Today we are going to do something a little different. We are going to dig into a more efficient and powerful way to scan directories for files and process them. The idea behind this method is to load the full path name of the files (and any ancillary data) into a SQL Server table and then build multiple Data Flow tasks to extract and process them. We will look at a script that will do this for you as well as a sample Data Flow task that shows how to use it. Gloves and goggles, people. This isn't any less messy.
Here we have the Script Task, a close relative to the Script Component. This lives on the Control Page of your project. There is no concept of source,destination, or transformation, it just is. When create a new one, it comes with a single method: Main(). Cutting into the script task designed to read files we have this:
You'll need to graft a few extra pieces onto the normal task, including the System.Diagnostics and System.IO. I prefer to put them in alphabetical order as it helps when you are quickly scanning for libraries. System.IO is needed to talk to the file system. System.Diagnostics enables us to send errors to the error log of the host machine. I find this handy when troubleshooting and put it in all my scripts (tasks & components). This ability is native in script components. If you remember from the previous dissections there were these little dangling bits in the error section:
Having the ability to talk to the file system is all well and good, but you need a mechanism to relate back to the SSIS package. Lone components rarely live long outside of the host package and this one is no exception. If you cut along the middle bluish line and move it to one side, you'll see a few variables tucked inside. The most important one is the green highlighted "USER::import_file". This tells the component where to place the list of matching files. It is this variable that will tie this component to the package. The other two variables you see there are directories to search. In this specimen there are two; User:cn_filepath and User:tr_filepath. Here is how they are used:
This script is looking for ".pdf" files contained within the directories provided by the variables. I know there are no subdirectories, so I simply loop through the directory and match the file by extension. For every directory you need to search, you add another loop. You can easily modify this to accommodate your needs. Another benefit is I create a specific file layout, which you can see pointed out in red. It is <fullpath>|<filename>|J|TR . Later on you will see how this blends with a File Source component. Once again, dangling near the bottom is the write to the errorlog, this time using the component found in System.Diagnostics, the EventLog object. Move this to the side and grab a fresh Data Flow task from the bucket.
This is the second phase of processing. Having a bunch of flat file paths, does me no good. I will have to use a File Import component at some point, which means I will need a Data Flow task with my logic. If you go back to the first day of class, the large multi-colored Data Flow task is the one I use. We are going to take that one file which is comprise of the information created up above: <fullpathname><filename>|J|TR and load that into a staging table. Along the way I am going to count the number of files that match either TR or CN I can do it easily as you can see. The end result gets pushed into a sort of queuing table, called T003_PendingFiles.
There is one more thing to do. The File Source needs to know what file to read in. Remember the variable "User::import_file"? That file is where the script component writes its entries and that is where the File Source will read from. Here is how you tie the two together.

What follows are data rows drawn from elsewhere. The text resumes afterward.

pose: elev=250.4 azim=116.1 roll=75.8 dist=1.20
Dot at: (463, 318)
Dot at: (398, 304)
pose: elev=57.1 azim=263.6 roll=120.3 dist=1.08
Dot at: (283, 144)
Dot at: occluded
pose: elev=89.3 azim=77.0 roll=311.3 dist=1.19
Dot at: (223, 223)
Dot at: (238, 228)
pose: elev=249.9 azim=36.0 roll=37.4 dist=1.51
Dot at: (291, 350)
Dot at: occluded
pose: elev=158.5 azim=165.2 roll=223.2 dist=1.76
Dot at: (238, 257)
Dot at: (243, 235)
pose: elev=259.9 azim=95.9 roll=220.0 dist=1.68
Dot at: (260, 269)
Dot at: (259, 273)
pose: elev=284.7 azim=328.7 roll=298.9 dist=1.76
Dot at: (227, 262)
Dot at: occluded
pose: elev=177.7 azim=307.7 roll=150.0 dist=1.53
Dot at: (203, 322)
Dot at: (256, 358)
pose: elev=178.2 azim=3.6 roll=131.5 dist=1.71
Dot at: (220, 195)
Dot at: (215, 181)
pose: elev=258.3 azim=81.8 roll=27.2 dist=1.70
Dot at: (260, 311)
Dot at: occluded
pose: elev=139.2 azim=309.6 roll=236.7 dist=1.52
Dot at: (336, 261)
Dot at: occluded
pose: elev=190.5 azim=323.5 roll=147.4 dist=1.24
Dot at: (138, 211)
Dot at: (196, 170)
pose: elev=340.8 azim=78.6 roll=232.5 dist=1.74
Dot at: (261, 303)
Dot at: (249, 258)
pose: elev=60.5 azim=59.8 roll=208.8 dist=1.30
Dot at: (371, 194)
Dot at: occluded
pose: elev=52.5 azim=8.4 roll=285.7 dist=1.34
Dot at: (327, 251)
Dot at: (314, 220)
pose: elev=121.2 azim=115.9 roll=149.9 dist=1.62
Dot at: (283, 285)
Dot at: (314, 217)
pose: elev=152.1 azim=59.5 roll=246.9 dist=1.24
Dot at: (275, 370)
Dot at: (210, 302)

We are almost done. The one piece missing from this is HOW to process the files. All we have done here is get a list, add some ancillary data, and put it in a table. The HOW, is a little easier now. Instead of having to put all of your logic in a For Loop task, you can replicate that logic in say X Data Flow tasks and add a select statement from the queue table as your source. You can now scale your package without having to break up files in weird ways to enable you to split your logic between For Loops. You can also add additional directories and file types without having to have a Data Flow task for each. You have decoupled the processing from the collecting.
There you have it, yet another way to process flat files. This method can also work if you want to read the files as a source vs. importing them as I do. It would just take some doing to get the get all the variables connected.
I want to thank you all for attending this series on Advanced SSIS. I believe today will be our last day. I hope you've all learned something that you can take away that will help you solve current or future problems.